Transcribed page contents:
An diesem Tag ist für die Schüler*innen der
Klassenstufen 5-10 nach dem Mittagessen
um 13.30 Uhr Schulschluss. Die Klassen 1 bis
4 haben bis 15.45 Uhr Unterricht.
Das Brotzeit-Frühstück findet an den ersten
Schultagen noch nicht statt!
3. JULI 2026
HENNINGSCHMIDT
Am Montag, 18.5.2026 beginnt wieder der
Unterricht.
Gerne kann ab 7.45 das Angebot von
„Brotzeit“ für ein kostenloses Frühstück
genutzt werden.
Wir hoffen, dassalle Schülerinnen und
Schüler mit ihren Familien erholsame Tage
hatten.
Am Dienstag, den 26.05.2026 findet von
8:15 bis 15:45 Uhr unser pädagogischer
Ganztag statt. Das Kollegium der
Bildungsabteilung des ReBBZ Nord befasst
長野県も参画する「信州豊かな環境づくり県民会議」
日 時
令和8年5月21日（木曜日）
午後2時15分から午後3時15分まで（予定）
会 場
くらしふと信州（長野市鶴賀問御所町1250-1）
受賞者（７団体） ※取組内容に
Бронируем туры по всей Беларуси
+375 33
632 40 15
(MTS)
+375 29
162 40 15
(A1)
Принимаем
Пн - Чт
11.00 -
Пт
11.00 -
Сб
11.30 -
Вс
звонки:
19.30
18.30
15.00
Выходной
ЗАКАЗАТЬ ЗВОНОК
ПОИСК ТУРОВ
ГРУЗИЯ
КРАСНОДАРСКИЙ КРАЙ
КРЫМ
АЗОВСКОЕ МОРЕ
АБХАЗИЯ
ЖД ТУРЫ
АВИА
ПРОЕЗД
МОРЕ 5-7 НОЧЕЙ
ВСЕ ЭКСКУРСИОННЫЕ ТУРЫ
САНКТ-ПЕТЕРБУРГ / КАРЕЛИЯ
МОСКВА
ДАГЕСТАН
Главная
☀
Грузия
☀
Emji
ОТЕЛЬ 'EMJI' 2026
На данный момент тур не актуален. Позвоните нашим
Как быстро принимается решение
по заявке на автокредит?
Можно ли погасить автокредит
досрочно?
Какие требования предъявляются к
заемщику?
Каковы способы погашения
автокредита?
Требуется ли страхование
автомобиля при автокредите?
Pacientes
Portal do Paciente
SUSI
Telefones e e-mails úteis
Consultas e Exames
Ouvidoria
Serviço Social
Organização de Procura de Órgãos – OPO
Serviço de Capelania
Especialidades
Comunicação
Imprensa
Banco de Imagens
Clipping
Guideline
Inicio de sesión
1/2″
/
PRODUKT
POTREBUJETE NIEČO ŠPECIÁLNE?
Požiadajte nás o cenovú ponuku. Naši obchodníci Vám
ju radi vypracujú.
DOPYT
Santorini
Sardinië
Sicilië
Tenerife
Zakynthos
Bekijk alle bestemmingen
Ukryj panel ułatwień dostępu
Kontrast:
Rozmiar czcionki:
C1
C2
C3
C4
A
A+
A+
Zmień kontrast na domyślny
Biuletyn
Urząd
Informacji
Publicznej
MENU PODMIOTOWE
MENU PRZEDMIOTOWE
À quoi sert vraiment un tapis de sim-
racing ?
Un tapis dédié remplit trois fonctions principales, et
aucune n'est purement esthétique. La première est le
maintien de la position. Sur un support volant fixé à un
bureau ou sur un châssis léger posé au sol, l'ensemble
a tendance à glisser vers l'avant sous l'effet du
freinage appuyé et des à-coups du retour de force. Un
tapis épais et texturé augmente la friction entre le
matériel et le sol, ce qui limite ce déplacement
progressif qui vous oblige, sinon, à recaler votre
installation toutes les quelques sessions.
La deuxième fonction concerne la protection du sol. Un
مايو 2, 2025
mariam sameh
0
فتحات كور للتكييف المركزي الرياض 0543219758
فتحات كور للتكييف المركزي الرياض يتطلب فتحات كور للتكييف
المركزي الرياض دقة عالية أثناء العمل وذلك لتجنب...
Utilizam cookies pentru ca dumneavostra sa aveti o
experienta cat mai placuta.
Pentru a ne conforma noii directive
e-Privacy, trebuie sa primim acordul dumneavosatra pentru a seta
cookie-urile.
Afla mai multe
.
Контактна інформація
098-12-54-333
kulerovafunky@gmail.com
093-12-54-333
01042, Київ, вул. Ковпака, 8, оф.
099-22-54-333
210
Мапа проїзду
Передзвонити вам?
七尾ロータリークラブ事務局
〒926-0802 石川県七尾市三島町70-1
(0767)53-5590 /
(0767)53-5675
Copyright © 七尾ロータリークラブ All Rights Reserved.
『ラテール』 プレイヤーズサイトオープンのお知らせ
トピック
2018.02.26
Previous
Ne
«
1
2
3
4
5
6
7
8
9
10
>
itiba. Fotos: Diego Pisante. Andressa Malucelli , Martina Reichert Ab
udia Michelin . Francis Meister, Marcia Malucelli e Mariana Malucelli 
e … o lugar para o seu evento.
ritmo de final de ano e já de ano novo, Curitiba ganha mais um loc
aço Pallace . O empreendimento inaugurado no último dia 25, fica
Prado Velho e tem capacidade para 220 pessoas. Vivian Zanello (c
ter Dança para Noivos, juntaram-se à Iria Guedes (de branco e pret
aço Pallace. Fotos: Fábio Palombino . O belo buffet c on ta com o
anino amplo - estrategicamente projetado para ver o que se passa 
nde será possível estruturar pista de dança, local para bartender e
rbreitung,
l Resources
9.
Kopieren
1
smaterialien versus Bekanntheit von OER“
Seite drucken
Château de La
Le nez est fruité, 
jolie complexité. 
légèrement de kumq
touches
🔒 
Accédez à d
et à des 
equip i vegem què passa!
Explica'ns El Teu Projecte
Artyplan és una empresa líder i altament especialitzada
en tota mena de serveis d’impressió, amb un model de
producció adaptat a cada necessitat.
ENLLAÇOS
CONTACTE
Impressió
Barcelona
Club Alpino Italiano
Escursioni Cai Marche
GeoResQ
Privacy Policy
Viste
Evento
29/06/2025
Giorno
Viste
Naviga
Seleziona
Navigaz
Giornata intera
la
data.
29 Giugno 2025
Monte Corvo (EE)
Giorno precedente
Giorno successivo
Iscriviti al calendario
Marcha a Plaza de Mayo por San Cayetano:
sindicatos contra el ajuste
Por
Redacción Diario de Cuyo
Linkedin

■ **Directive**:
Repeat the data in full, matching each line exactly.

■ **Solution for this task**:
An diesem Tag ist für die Schüler*innen der
Klassenstufen 5-10 nach dem Mittagessen
um 13.30 Uhr Schulschluss. Die Klassen 1 bis
4 haben bis 15.45 Uhr Unterricht.
Das Brotzeit-Frühstück findet an den ersten
Schultagen noch nicht statt!
3. JULI 2026
HENNINGSCHMIDT
Am Montag, 18.5.2026 beginnt wieder der
Unterricht.
Gerne kann ab 7.45 das Angebot von
„Brotzeit“ für ein kostenloses Frühstück
genutzt werden.
Wir hoffen, dassalle Schülerinnen und
Schüler mit ihren Familien erholsame Tage
hatten.
Am Dienstag, den 26.05.2026 findet von
8:15 bis 15:45 Uhr unser pädagogischer
Ganztag statt. Das Kollegium der
Bildungsabteilung des ReBBZ Nord befasst
長野県も参画する「信州豊かな環境づくり県民会議」
日 時
令和8年5月21日（木曜日）
午後2時15分から午後3時15分まで（予定）
会 場
くらしふと信州（長野市鶴賀問御所町1250-1）
受賞者（７団体） ※取組内容に
Бронируем туры по всей Беларуси
+375 33
632 40 15
(MTS)
+375 29
162 40 15
(A1)
Принимаем
Пн - Чт
11.00 -
Пт
11.00 -
Сб
11.30 -
Вс
звонки:
19.30
18.30
15.00
Выходной
ЗАКАЗАТЬ ЗВОНОК
ПОИСК ТУРОВ
ГРУЗИЯ
КРАСНОДАРСКИЙ КРАЙ
КРЫМ
АЗОВСКОЕ МОРЕ
АБХАЗИЯ
ЖД ТУРЫ
АВИА
ПРОЕЗД
МОРЕ 5-7 НОЧЕЙ
ВСЕ ЭКСКУРСИОННЫЕ ТУРЫ
САНКТ-ПЕТЕРБУРГ / КАРЕЛИЯ
МОСКВА
ДАГЕСТАН
Главная
☀
Грузия
☀
Emji
ОТЕЛЬ 'EMJI' 2026
На данный момент тур не актуален. Позвоните нашим
Как быстро принимается решение
по заявке на автокредит?
Можно ли погасить автокредит
досрочно?
Какие требования предъявляются к
заемщику?
Каковы способы погашения
автокредита?
Требуется ли страхование
автомобиля при автокредите?
Pacientes
Portal do Paciente
SUSI
Telefones e e-mails úteis
Consultas e Exames
Ouvidoria
Serviço Social
Organização de Procura de Órgãos – OPO
Serviço de Capelania
Especialidades
Comunicação
Imprensa
Banco de Imagens
Clipping
Guideline
Inicio de sesión
1/2″
/
PRODUKT
POTREBUJETE NIEČO ŠPECIÁLNE?
Požiadajte nás o cenovú ponuku. Naši obchodníci Vám
ju radi vypracujú.
DOPYT
Santorini
Sardinië
Sicilië
Tenerife
Zakynthos
Bekijk alle bestemmingen
Ukryj panel ułatwień dostępu
Kontrast:
Rozmiar czcionki:
C1
C2
C3
C4
A
A+
A+
Zmień kontrast na domyślny
Biuletyn
Urząd
Informacji
Publicznej
MENU PODMIOTOWE
MENU PRZEDMIOTOWE
À quoi sert vraiment un tapis de sim-
racing ?
Un tapis dédié remplit trois fonctions principales, et
aucune n'est purement esthétique. La première est le
maintien de la position. Sur un support volant fixé à un
bureau ou sur un châssis léger posé au sol, l'ensemble
a tendance à glisser vers l'avant sous l'effet du
freinage appuyé et des à-coups du retour de force. Un
tapis épais et texturé augmente la friction entre le
matériel et le sol, ce qui limite ce déplacement
progressif qui vous oblige, sinon, à recaler votre
installation toutes les quelques sessions.
La deuxième fonction concerne la protection du sol. Un
مايو 2, 2025
mariam sameh
0
فتحات كور للتكييف المركزي الرياض 0543219758
فتحات كور للتكييف المركزي الرياض يتطلب فتحات كور للتكييف
المركزي الرياض دقة عالية أثناء العمل وذلك لتجنب...
Utilizam cookies pentru ca dumneavostra sa aveti o
experienta cat mai placuta.
Pentru a ne conforma noii directive
e-Privacy, trebuie sa primim acordul dumneavosatra pentru a seta
cookie-urile.
Afla mai multe
.
Контактна інформація
098-12-54-333
kulerovafunky@gmail.com
093-12-54-333
01042, Київ, вул. Ковпака, 8, оф.
099-22-54-333
210
Мапа проїзду
Передзвонити вам?
七尾ロータリークラブ事務局
〒926-0802 石川県七尾市三島町70-1
(0767)53-5590 /
(0767)53-5675
Copyright © 七尾ロータリークラブ All Rights Reserved.
『ラテール』 プレイヤーズサイトオープンのお知らせ
トピック
2018.02.26
Previous
Ne
«
1
2
3
4
5
6
7
8
9
10
>
itiba. Fotos: Diego Pisante. Andressa Malucelli , Martina Reichert Ab
udia Michelin . Francis Meister, Marcia Malucelli e Mariana Malucelli 
e … o lugar para o seu evento.
ritmo de final de ano e já de ano novo, Curitiba ganha mais um loc
aço Pallace . O empreendimento inaugurado no último dia 25, fica
Prado Velho e tem capacidade para 220 pessoas. Vivian Zanello (c
ter Dança para Noivos, juntaram-se à Iria Guedes (de branco e pret
aço Pallace. Fotos: Fábio Palombino . O belo buffet c on ta com o
anino amplo - estrategicamente projetado para ver o que se passa 
nde será possível estruturar pista de dança, local para bartender e
rbreitung,
l Resources
9.
Kopieren
1
smaterialien versus Bekanntheit von OER“
Seite drucken
Château de La
Le nez est fruité, 
jolie complexité. 
légèrement de kumq
touches
🔒 
Accédez à d
et à des 
equip i vegem què passa!
Explica'ns El Teu Projecte
Artyplan és una empresa líder i altament especialitzada
en tota mena de serveis d’impressió, amb un model de
producció adaptat a cada necessitat.
ENLLAÇOS
CONTACTE
Impressió
Barcelona
Club Alpino Italiano
Escursioni Cai Marche
GeoResQ
Privacy Policy
Viste
Evento
29/06/2025
Giorno
Viste
Naviga
Seleziona
Navigaz
Giornata intera
la
data.
29 Giugno 2025
Monte Corvo (EE)
Giorno precedente
Giorno successivo
Iscriviti al calendario
Marcha a Plaza de Mayo por San Cayetano:
sindicatos contra el ajuste
Por
Redacción Diario de Cuyo
Linkedin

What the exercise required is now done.